Zulip Chat Archive

Stream: lean4

Topic: explicit and implicit namespaces


Damiano Testa (Sep 16 2024 at 07:43):

In the code below, I was expecting Nat.zero2 to "just work". Is this a misunderstanding on my part?

-- Only if you comment at least one of the following two commands...
namespace X
def Nat.zero1 := Nat.zero

-- ... this works
open Nat in
def Nat.zero2 : Nat := zero

section
open Nat
def Nat.zero3 : Nat := zero  -- for this to work, commenting `Nat.zero1` is inconsequential
end

Daniel Weber (Sep 16 2024 at 08:37):

namespace X

def Nat.zero1 : Nat := 0

open Nat

def Nat.zero2 : Nat := zero

end X

this is really weird

Kevin Buzzard (Sep 16 2024 at 09:27):

(What is weird is that you get an error on Nat.zero2 unless you comment out Nat.zero1)

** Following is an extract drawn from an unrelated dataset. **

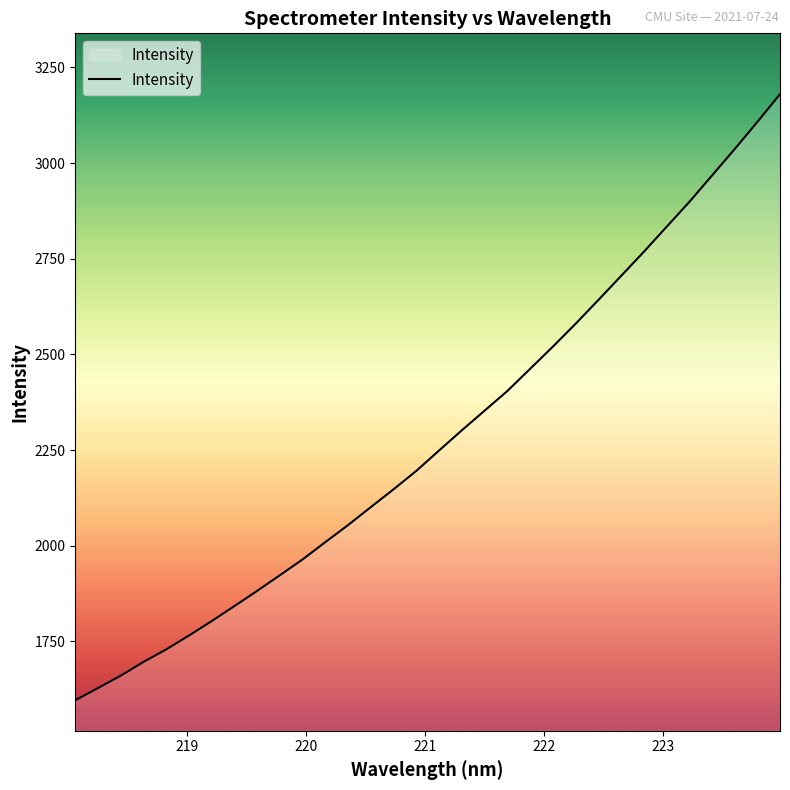

What is the difference between the maximum and minimum values?

1584.1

Daniel Weber (Sep 16 2024 at 09:31):

opaque X.Nat.test : Nat

namespace X

open Nat

def Nat.zero2 : Nat := zero

end X

Jannis Limperg (Sep 16 2024 at 09:31):

This works:

namespace X

def Nat.zero1 : Nat := 0

open _root_.Nat

def Nat.zero2 : Nat := zero

end X

So the open Nat seems to open the namespace X.Nat (which only exists because of the def of zero1).

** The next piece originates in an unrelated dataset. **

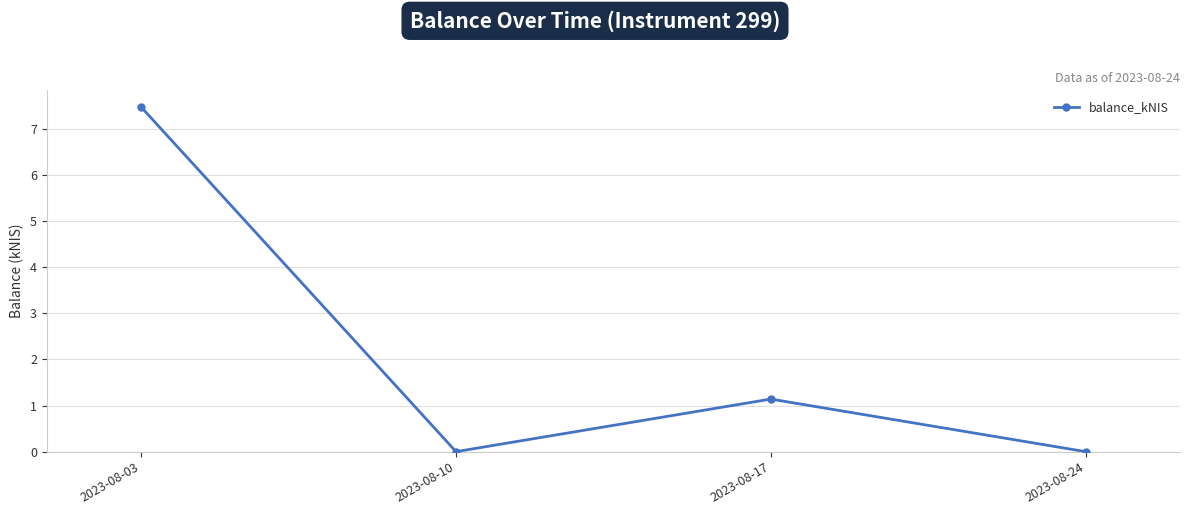

What is the average value?

2.2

Edward van de Meent (Sep 16 2024 at 09:34):

i seem to recall it opens both namespaces... open Foo Bar Baz opens Foo,Bar and Baz namespaces, but also Foo.Bar, Foo.Baz, and even Foo.Bar.Baz namespaces.

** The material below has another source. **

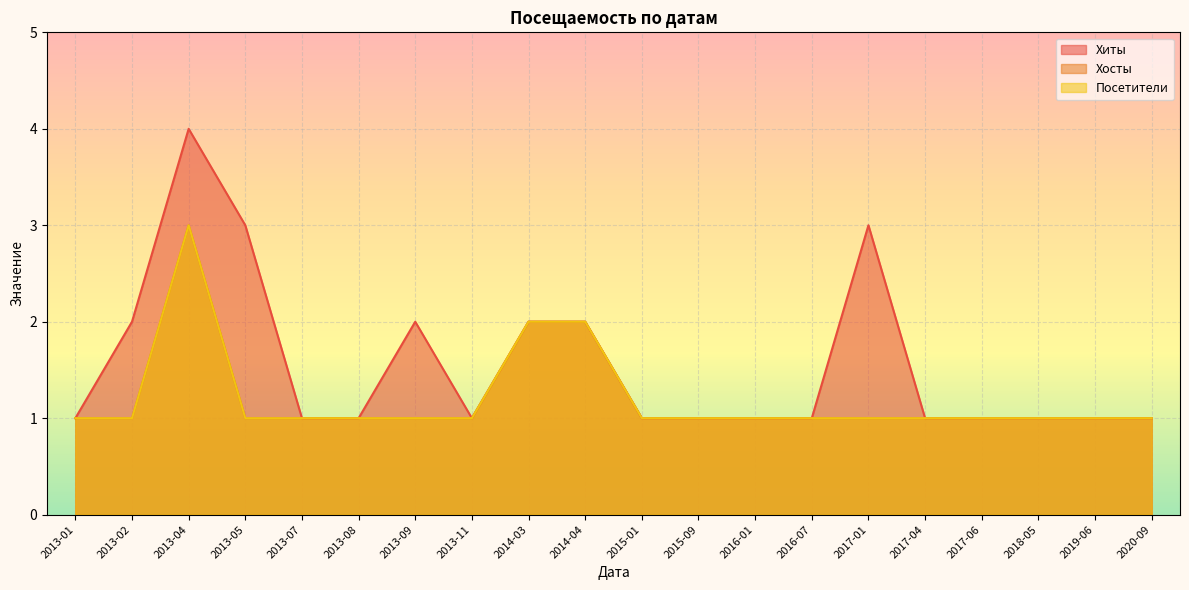

At which category does Хосты reach its first local peak?

2013-04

Kevin Buzzard (Sep 16 2024 at 09:35):

def _root_.Nat.zero2 : Nat := zero does not work, which surprises me a little (I would have guessed that this would open Nat for the duration of the definition)

Damiano Testa (Sep 16 2024 at 15:45):

Jannis, your comment about the non-existing namespace clears up some mystery around this, thanks!